New England Telehealth Consortium Continues to Connect

July 26, 2013
The Maine-based New England Telehealth Consortium (NETC), which is working to link more than 400 healthcare facilities in northern New England to a telecommunications network, recently announced its 125th connection.

The Maine-based New England Telehealth Consortium (NETC), which is working to link more than 400 healthcare facilities in northern New England to a telecommunications network, recently announced its 125th connection.

Connecting the 125th healthcare site to the NETC network is a testament to years of planning, designing, and building," Jim Rogers, the founder of NETC and President of ProInfoNet, the company managing the implementation of the NETC network, said in a statement. "From satellites enabling mobile health vans to serve rural Maine to crystal clear long-distance consultations for surgery, NETC is powering a cost-savings healthcare revolution."

NETC is a regional group of rural and urban healthcare members, formed in response to the Federal Communications Commissions' Rural Health Care Pilot Program of the Telecom Act of 1996. The Act dedicated funding for aiding rural hospitals, clinics, and physicians through advanced telecommunications. Now, healthcare facilities linking to NETC's network are instantly sharing potentially life-saving information and stand to save millions of dollars in annual technology costs.

Charlotte, N.C.-based FairPoint Communications is the largest vendor partner in NETC. Since 2008, FairPoint has invested more than $193 million in the communications infrastructure and technology in northern New England. This investment positions FairPoint  to serve the technology needs of NETC through its extensive ‘enterprise class’ network with more than 15,000 miles of fiber offering IP/Ethernet services across Maine, New Hampshire and Vermont, FairPoint officials said.

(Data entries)

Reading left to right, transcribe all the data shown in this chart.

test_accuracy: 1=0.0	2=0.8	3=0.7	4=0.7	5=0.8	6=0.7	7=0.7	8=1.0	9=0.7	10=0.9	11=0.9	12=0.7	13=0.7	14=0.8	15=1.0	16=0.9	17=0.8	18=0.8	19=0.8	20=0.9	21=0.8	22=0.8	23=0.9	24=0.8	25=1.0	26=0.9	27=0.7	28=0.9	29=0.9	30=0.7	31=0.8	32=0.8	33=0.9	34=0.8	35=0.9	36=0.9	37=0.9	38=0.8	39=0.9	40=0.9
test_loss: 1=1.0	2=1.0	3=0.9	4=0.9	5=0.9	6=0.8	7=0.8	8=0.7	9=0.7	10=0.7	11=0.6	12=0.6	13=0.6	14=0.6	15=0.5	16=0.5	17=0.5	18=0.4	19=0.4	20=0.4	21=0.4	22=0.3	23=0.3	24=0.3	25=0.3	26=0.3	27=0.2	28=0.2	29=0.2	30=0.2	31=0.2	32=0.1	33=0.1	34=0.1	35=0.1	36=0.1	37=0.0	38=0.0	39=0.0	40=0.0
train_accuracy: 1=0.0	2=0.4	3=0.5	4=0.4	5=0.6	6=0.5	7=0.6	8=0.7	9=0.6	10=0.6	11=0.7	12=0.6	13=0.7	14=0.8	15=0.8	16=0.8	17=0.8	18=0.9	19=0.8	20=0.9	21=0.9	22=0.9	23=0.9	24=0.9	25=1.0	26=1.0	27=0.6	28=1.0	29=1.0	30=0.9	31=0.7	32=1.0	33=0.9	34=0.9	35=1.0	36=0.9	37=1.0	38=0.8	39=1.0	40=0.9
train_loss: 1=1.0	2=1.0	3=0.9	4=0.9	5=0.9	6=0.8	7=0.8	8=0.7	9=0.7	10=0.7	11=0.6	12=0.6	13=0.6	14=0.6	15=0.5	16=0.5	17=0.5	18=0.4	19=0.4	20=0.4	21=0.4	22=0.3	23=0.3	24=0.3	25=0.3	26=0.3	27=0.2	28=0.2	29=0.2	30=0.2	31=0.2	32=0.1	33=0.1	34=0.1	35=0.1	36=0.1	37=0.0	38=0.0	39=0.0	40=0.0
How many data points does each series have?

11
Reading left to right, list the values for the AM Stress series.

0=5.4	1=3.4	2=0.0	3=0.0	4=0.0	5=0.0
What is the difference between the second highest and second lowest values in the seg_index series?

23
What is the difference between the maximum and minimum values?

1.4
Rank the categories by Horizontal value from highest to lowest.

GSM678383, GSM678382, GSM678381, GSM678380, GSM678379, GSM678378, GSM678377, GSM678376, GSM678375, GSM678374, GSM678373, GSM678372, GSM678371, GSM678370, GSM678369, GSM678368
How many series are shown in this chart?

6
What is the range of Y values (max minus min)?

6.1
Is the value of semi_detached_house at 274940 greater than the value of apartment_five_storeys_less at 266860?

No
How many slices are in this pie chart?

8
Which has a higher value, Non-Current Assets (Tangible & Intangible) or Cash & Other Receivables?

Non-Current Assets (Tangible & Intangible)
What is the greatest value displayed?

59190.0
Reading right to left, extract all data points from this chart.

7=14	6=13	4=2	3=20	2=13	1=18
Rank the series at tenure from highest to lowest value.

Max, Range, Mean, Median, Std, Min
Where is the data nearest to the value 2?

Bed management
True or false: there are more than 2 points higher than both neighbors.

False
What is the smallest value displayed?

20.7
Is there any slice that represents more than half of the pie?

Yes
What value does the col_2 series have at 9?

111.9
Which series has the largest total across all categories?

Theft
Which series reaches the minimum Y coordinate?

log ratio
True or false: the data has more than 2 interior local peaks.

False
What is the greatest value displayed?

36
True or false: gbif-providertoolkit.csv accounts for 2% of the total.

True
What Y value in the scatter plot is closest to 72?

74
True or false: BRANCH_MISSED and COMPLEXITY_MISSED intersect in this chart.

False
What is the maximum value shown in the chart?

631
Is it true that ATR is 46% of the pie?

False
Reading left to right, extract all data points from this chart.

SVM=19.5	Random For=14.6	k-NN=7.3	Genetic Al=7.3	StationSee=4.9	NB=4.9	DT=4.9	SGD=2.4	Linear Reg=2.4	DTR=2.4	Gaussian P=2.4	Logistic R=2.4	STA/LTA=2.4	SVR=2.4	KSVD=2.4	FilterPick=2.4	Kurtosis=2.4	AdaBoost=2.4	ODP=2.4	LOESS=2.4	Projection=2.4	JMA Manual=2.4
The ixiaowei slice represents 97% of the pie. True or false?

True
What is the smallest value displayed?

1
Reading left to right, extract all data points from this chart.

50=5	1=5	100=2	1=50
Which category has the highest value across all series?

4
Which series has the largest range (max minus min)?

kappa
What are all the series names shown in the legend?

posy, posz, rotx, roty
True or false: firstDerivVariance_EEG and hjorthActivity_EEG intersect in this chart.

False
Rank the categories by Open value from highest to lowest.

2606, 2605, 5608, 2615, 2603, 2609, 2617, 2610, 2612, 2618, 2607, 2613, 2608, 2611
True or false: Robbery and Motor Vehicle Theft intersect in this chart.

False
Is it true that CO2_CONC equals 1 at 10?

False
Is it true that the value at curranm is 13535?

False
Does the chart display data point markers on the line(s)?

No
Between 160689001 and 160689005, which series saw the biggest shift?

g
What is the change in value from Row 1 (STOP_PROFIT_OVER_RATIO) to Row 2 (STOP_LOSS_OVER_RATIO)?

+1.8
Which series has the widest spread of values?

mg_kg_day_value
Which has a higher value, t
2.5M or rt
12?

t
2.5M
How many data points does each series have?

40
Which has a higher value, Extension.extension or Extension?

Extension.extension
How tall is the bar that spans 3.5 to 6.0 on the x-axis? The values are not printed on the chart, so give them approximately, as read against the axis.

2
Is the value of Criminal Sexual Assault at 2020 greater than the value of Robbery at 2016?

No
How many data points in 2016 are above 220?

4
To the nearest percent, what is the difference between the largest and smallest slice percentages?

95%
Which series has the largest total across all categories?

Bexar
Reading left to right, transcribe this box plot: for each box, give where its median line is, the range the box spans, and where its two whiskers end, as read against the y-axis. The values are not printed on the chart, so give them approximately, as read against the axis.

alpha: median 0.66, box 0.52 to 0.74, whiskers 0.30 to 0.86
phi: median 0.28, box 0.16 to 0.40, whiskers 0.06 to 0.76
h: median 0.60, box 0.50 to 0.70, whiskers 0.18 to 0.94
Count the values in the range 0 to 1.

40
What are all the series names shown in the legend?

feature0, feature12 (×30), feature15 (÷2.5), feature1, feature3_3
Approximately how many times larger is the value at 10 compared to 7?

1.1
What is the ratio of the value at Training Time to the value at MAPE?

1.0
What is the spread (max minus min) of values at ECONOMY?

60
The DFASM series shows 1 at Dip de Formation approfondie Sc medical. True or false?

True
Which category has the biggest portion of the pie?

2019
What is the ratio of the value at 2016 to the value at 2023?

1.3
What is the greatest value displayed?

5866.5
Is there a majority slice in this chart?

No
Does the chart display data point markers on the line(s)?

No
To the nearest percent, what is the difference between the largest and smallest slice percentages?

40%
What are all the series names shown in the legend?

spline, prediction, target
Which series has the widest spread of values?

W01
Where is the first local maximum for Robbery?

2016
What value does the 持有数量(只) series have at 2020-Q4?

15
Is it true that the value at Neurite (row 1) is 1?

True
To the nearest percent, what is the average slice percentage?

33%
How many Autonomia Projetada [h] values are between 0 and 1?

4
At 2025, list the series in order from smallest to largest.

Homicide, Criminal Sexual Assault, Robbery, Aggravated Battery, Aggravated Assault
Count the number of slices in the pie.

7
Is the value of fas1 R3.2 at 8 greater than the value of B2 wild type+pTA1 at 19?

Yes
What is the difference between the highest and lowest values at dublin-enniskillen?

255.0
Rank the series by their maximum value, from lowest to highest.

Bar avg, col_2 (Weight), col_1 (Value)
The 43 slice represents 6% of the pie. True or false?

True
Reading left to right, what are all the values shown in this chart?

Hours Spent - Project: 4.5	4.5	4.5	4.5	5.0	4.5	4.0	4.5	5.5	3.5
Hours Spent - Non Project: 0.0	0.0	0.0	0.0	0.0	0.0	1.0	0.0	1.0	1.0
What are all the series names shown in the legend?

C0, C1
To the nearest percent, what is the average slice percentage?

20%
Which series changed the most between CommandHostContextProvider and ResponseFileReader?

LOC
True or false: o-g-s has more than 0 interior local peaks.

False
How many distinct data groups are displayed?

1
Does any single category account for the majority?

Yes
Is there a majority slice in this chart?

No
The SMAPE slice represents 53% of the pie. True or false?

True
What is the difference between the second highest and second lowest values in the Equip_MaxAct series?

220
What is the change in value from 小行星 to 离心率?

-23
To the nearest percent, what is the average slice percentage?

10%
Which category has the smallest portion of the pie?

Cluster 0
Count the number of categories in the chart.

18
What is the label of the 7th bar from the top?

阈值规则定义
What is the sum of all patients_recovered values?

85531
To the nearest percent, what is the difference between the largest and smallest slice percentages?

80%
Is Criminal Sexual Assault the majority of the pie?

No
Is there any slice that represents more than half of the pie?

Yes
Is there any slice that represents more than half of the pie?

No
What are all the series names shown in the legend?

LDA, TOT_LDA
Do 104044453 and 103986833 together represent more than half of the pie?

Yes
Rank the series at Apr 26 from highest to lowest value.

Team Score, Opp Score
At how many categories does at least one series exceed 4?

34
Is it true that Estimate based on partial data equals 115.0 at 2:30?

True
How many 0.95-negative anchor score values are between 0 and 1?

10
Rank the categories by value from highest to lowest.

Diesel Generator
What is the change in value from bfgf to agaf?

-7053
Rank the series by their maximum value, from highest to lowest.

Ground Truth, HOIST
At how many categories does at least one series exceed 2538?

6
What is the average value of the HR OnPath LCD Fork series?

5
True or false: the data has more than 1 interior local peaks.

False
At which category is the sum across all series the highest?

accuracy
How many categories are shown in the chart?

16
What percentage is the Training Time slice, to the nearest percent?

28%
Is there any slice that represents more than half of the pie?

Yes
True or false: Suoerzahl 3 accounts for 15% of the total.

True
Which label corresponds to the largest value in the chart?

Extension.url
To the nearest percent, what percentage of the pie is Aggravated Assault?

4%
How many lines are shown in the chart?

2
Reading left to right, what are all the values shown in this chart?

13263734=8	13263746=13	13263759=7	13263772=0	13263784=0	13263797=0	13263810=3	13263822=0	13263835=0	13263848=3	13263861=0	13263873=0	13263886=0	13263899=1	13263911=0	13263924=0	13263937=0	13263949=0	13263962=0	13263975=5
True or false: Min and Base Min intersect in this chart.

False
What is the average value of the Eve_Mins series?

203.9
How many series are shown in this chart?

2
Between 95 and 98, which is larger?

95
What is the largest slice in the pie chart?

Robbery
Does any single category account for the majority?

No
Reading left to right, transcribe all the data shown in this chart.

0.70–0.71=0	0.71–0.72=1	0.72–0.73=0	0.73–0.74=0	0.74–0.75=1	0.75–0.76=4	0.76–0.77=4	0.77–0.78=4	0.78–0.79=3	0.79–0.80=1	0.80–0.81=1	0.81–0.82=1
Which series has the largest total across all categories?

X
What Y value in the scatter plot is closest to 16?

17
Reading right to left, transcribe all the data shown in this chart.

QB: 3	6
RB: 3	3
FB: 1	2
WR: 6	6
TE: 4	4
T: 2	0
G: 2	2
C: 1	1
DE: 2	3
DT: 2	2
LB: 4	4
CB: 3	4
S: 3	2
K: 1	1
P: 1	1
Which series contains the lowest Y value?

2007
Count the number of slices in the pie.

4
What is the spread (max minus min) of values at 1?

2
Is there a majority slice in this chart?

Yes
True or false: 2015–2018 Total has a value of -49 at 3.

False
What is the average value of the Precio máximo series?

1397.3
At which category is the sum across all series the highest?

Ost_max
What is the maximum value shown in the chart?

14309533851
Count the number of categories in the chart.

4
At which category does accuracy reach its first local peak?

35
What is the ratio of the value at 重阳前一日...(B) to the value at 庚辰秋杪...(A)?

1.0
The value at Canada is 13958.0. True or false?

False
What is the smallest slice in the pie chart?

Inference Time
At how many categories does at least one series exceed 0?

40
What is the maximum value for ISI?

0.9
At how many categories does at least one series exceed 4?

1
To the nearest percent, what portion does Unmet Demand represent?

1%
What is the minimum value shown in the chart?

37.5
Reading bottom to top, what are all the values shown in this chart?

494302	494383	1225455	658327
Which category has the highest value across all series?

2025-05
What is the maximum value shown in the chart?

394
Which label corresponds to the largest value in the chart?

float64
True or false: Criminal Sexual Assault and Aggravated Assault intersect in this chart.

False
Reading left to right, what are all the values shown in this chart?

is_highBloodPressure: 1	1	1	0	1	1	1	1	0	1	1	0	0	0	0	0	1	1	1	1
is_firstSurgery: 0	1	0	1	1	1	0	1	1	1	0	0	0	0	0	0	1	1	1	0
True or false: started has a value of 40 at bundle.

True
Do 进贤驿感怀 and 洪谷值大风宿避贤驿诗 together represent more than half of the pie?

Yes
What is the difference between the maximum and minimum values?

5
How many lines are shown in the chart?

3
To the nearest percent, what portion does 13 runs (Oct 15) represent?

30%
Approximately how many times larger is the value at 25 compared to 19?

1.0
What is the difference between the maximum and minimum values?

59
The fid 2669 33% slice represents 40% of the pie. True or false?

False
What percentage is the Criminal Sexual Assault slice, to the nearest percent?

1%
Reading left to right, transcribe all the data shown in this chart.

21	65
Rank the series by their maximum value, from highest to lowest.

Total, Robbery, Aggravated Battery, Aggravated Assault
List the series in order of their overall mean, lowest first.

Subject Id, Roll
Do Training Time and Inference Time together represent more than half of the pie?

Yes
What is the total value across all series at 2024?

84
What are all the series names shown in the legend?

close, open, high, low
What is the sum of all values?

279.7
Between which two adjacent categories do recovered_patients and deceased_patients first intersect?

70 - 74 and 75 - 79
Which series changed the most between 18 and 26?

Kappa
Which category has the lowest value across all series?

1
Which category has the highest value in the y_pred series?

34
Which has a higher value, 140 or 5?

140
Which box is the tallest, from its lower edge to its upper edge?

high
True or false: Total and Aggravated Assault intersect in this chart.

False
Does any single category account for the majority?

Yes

EXPLORE THE MATERIAL:
**A.** Please write down the stretch of the NETC article from "NETC is a regional" through "annual technology costs.".
**B.** According to the NETC article, how much has FairPoint invested in communications infrastructure and technology in northern New England since 2008?

SOLVED TASKS:
**A.**
NETC is a regional group of rural and urban healthcare members, formed in response to the Federal Communications Commissions' Rural Health Care Pilot Program of the Telecom Act of 1996. The Act dedicated funding for aiding rural hospitals, clinics, and physicians through advanced telecommunications. Now, healthcare facilities linking to NETC's network are instantly sharing potentially life-saving information and stand to save millions of dollars in annual technology costs.

**B.** More than $193 million.